J. Garcia, T. Beduschi, P. Ruiz, A. Tekin, J. Fan, S. Nishida, G. Selvaggi, L. Cubley, R. Vianna.

Miami Transplant Institute, University of Miami Miller School of Medicine, Miami, FL.

Meeting: 2015 American Transplant Congress

Abstract number: A287

Keywords: Graft-versus-host-disease, Immunosuppression, Intestinal transplantation, Mixed chimerism

Session Information

Session Name: Poster Session A: Small Bowel All Topics

Session Type: Poster Session

Date: Saturday, May 2, 2015

Session Time: 5:30pm-7:30pm

 Presentation Time: 5:30pm-7:30pm

Location: Exhibit Hall E

Graft versus host disease (GVHD) is a potentially fatal complication after multivisceral transplantation (MVT). By definition, donor cells must be present in the blood of the recipient. Currently we can monitor blood chimerism and almost predict the appearance of GVHD.

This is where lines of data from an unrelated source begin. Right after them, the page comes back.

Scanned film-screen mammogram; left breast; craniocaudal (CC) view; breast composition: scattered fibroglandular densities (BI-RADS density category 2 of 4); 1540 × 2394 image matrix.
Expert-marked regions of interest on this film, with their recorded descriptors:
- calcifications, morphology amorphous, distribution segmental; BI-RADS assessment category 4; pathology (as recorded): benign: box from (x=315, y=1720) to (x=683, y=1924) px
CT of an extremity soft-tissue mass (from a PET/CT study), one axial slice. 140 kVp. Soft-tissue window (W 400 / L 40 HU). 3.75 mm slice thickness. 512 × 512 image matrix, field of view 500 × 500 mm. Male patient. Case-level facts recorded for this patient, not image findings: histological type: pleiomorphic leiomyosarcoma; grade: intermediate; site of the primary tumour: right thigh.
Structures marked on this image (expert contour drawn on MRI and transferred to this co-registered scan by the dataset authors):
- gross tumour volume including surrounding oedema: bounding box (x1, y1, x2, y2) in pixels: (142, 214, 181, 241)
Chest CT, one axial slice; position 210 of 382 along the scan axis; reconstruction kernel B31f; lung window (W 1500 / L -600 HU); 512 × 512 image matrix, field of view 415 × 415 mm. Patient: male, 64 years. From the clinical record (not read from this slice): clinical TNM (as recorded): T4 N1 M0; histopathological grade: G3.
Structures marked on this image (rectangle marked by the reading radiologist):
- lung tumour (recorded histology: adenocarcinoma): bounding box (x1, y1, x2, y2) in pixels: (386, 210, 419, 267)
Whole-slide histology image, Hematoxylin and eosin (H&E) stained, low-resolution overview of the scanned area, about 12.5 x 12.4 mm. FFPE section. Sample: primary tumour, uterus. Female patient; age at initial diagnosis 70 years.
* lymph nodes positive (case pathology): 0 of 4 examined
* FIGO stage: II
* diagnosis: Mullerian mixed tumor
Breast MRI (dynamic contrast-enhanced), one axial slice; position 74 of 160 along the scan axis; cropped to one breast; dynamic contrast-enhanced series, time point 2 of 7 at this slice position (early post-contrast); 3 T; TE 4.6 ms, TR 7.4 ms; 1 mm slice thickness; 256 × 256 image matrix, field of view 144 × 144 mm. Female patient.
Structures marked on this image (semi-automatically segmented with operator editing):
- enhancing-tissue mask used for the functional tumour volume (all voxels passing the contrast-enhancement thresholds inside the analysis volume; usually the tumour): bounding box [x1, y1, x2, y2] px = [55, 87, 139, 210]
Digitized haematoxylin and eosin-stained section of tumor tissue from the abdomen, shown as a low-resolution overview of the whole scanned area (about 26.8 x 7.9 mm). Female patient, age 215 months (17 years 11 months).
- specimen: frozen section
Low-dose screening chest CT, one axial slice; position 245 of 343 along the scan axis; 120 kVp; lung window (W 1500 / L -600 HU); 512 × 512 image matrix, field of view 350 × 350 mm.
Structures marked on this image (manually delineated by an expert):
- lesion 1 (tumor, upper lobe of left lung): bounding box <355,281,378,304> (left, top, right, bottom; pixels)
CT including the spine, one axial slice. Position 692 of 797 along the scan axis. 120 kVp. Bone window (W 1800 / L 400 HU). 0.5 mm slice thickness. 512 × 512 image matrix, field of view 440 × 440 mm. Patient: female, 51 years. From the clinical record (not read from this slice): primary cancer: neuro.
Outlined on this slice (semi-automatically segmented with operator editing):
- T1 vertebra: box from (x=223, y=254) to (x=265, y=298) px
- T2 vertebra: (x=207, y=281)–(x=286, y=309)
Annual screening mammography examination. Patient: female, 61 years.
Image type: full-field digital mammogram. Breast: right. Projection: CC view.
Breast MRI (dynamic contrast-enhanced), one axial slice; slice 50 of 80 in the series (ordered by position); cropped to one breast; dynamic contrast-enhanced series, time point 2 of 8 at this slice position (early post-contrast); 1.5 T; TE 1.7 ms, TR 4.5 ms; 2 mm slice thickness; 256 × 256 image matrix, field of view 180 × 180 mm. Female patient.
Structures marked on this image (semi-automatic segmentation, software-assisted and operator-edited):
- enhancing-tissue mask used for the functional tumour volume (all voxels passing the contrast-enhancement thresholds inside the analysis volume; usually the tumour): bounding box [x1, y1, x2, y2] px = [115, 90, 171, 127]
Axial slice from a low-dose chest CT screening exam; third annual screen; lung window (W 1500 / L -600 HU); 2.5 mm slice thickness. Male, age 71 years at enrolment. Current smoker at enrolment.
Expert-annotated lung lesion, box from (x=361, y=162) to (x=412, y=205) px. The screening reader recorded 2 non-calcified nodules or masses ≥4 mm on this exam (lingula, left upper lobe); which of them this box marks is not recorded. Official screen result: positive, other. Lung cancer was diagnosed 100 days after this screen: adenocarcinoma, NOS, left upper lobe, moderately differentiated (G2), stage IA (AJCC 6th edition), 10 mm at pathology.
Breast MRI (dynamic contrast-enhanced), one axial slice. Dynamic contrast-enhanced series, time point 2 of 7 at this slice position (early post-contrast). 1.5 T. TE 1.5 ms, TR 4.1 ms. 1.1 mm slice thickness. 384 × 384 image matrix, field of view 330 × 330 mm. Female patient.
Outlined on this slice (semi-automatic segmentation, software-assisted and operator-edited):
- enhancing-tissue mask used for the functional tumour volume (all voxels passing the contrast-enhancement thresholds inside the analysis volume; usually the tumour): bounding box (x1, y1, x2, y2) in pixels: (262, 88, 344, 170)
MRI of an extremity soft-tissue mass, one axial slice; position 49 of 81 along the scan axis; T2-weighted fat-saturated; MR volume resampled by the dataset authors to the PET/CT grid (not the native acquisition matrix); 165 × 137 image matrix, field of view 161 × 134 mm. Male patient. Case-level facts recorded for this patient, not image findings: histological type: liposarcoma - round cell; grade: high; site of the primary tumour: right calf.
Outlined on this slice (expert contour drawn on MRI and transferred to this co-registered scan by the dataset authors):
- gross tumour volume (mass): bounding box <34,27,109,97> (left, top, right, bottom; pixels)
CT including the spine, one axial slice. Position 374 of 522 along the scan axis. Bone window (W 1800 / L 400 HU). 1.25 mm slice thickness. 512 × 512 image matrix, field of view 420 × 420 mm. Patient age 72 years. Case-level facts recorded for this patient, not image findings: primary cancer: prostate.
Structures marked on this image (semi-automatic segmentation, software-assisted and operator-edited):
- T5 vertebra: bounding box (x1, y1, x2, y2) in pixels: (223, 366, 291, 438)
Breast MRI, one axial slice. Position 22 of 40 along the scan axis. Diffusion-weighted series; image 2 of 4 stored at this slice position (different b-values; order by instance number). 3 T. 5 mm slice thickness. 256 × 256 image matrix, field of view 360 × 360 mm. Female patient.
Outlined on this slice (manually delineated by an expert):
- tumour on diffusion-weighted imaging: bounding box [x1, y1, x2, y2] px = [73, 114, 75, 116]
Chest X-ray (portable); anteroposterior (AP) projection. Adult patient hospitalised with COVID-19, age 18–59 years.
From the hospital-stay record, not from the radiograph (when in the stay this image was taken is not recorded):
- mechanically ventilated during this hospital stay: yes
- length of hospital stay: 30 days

Methods: We reviewed all patients who underwent an MVT at our center from January 2013 to December 2014. Four patients had clinical findings of GVHD.

Results: Patients ages ranged from 1.4 to 46 yrs. Two patients were children and 3 were female. Clinical signs of GHVD appeared at a mean of 90 days postoperatively (30-237). In all 4 patients skin rash was the initial manifestation of GVHD. Other sites of involvement included colon (n=2) and bone marrow (n=2). In all 4 patients blood showed T lymphocytes with high degree of donor chimerism prior to clinical signs at 33 days postoperatively (27-43). Removal of immunosuppression was primary treatment in all patients. Two patients had immediate response with resolution of the rash. This was also evident with decreasing T cell chimerism from 21.6 to 1.7% in one patient and from 23.7 to 0.3% in another. One patient showed no clinical improvement off immunosuppression which coincided with rising chimerism from 10.5 to 98%. She later died due to involvement of bone marrow. Of interest, 4th patient had signs of bone marrow suppression intermittently since postoperative day 30. This improved on lower immunosuppression with T cell donor chimerism decreasing from 99% to 54% at which time blood counts improved. She later presented with a rise of T cell donor chimerism to 91% and frank bone marrow aplasia. Skin rash appeared with rise in B cell donor chimerism to 100% and cleared upon discontinuation of immunosuppression. She remains off immunosuppression and is 100% chimeric for both T and B cells.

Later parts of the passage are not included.